Much of the increased burden of cardiovascular disease in CKD is a result of increased prevalence of both traditional and nontraditional cardiovascular disease risk factors. Traditional risk factors were identified in the Framingham Heart Study as conferring increased risk of cardiovascular disease in the general population. Nontraditional risk factors were not defined in the initial reports of the Framingham Heart Study but increase in prevalence as kidney function declines and are hypothesized to be cardiovascular disease risk factors in individuals with CKD ( Table 54.2 ). All CKD stages, even stages G1 and G2 where GFR is preserved but urine albumin excretion is at least moderately elevated, are independently associated with cardiovascular disease in epidemiologic studies. Although CKD, particularly late-stage CKD, may directly cause cardiovascular disease through mechanisms that include fluid retention, anemia, abnormal mineral metabolism, and hypertension, it is likely that CKD also represents a risk state in which factors associated with the development of CKD (including diabetes and hypertension) account for the enhanced cardiac risk. In the latter hypothesis, the presence of CKD is a marker of the severity and duration of these other risk factors.

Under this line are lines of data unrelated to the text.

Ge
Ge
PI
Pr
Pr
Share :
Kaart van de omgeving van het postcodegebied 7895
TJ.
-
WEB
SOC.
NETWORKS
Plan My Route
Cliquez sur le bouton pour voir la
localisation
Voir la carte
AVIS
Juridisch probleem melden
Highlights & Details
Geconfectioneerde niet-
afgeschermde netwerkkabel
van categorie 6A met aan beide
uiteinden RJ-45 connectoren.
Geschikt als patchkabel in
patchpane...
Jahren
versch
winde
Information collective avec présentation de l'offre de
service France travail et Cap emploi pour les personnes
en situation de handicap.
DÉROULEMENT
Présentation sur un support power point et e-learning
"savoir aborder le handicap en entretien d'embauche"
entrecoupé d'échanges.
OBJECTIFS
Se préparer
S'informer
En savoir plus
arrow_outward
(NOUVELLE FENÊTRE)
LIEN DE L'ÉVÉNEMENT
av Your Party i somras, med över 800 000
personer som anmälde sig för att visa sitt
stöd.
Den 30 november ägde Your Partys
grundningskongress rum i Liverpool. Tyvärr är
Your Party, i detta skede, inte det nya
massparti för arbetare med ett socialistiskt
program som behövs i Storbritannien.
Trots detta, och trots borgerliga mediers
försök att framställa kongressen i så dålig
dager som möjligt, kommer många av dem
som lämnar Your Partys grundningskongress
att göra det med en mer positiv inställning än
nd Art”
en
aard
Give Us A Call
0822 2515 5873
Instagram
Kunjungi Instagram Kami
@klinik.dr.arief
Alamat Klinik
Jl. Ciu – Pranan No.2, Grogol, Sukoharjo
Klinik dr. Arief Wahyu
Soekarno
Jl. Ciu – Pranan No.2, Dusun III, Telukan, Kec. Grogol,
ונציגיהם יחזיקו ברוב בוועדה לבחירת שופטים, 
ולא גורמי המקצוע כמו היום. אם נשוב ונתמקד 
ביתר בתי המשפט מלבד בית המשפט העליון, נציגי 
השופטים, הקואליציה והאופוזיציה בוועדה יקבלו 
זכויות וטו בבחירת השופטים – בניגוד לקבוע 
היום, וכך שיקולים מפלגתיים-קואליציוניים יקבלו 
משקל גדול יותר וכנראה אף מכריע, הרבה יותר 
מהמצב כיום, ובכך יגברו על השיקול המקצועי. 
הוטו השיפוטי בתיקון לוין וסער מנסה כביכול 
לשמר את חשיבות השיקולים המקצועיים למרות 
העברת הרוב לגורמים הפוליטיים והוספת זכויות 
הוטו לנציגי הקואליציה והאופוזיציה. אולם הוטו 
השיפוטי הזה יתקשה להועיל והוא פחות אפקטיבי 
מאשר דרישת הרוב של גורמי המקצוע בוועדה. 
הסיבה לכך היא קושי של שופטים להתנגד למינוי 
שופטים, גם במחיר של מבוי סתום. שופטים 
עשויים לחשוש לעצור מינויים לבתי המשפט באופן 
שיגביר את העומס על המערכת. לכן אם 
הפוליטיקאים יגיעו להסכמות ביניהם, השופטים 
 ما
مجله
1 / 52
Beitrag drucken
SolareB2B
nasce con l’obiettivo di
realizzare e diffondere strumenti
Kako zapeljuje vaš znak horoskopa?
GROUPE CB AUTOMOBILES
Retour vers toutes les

Traditional Risk Factors | Nontraditional Factors |
Older age Male sex Hypertension Higher LDL cholesterol Lower HDL cholesterol Diabetes Smoking Physical inactivity Menopause Family history of cardiovascular disease Left ventricular hypertrophy |
Albuminuria Lipoprotein (a) and apo (a) isoforms Lipoprotein remnants Anemia Abnormal mineral metabolism Extracellular fluid volume overload Electrolyte abnormalities Oxidative stress Inflammation Malnutrition Thrombogenic factors Sleep disturbances Altered nitric oxide/endothelin balance Sympathetic overactivity |
Cardiovascular disease outcomes are worse at lower levels of kidney function. Notably, while the risk of atherosclerotic cardiovascular disease events are very high in individuals with advanced CKD, the markedly higher risk likely represents the influence of a dramatic rise in the contribution of nonatherosclerotic cardiovascular events ( Fig 54.4 ).